Le syndrome du box-ticking

Je ne sais pas si vous l'avez vous aussi constaté, mais depuis quelques temps, le personnel de nombre d’entreprises et notamment des banques, ne réfléchit plus. Il se contente de faire du "Box-Ticking", c'est-à-dire de suivre bêtement des listes énumérant un certain nombre de tâches à effectuer, de documents à collecter, d’informations à rechercher, de questions à poser, etc, sans s’interroger une seule fois sur la raison de ces tâches, documents, informations, questions.

A cet effet, j'ai des exemples à foison.

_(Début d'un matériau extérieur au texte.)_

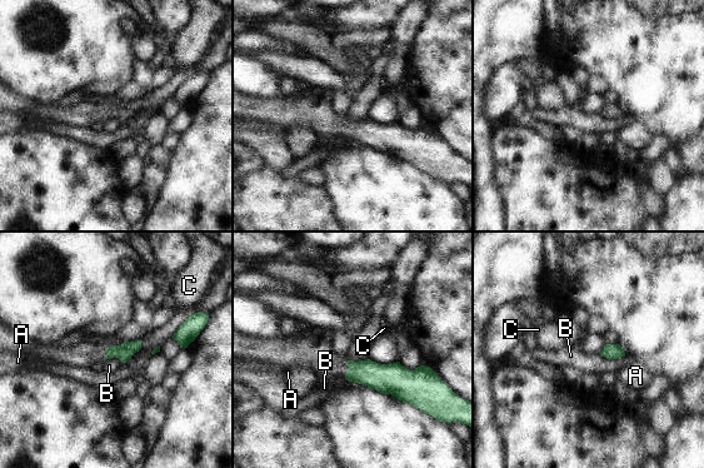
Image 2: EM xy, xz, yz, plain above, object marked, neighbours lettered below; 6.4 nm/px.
Pass. The longest contact is with B, 180 nm; A, B and C are other cells; a border runs along (599, 354), (625, 354) in image 2; none of them fits.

Le dernier en date, une banque cantonale genevoise demande de recevoir une copie certifiée conforme et apostillée de documents concernant une entreprise étrangère.

Il se trouve que les documents originaux sont en ma possession. Je propose donc à la banque en question de venir leur présenter les documents originaux pour que ceux-ci puissent en faire directement une copie.

Réponse de la banque: "Non, il nous faut une copie certifiée conforme et apostillée".

Je leur propose alors de faire faire une copie par un notaire de la place et de leur apporter le document.

Réponse de la banque: "Non, il nous faut une copie certifiée conforme et apostillée. L'apostille est essentielle".

Qu'est-ce que cela prouve? Cela prouve que le personnel suit des directives qu'il ne comprend pas. Il ne sait pas ce qu'est une apostille et à quoi cela sert.

Manque de formation me direz-vous. Je vous répondrais, manque de curiosité et déresponsabilisation totale.

Avoir des check-lists c’est bien. Les suivre aveuglément, c’est mal.

On ne réfléchit plus, on exécute. On ne prend plus d'initiative, la créativité est étouffée dans l'oeuf, le compliance a pris la main sur le commercial.

On a peur. Peur de l'inconnu, peur de se retrouver licencié, peur de faire la une des journaux, peur de tout.

Je ne suis pas sûr que cela soit bon pour la place financière suisse, mais plus grave, je suis sûr que ce n’est pas bon pour la place économique suisse.

La peur entraine une perte de productivité et de créativité considérable. Chaque fois qu’elle surgit, nous régressons, nous perdons une part de nos capacités, une part essentielle pour notre contribution à l’entreprise, celle qui est liée à notre créativité.

Dans un monde globalisé, il est certain que la croissance reposera désormais moins sur les gains de productivité mais davantage sur les capacités d’innovation. Or, la peur est un obstacle important au développement de l’innovation parce que l’une des conditions essentielles pour un bon déploiement de la créativité, c’est la libération de l’imagination et donc l’établissement d’un climat de confiance.

La peur, c’est en définitive le contraire de la confiance, confiance en nous-mêmes, confiance dans les autres et confiance dans l’avenir.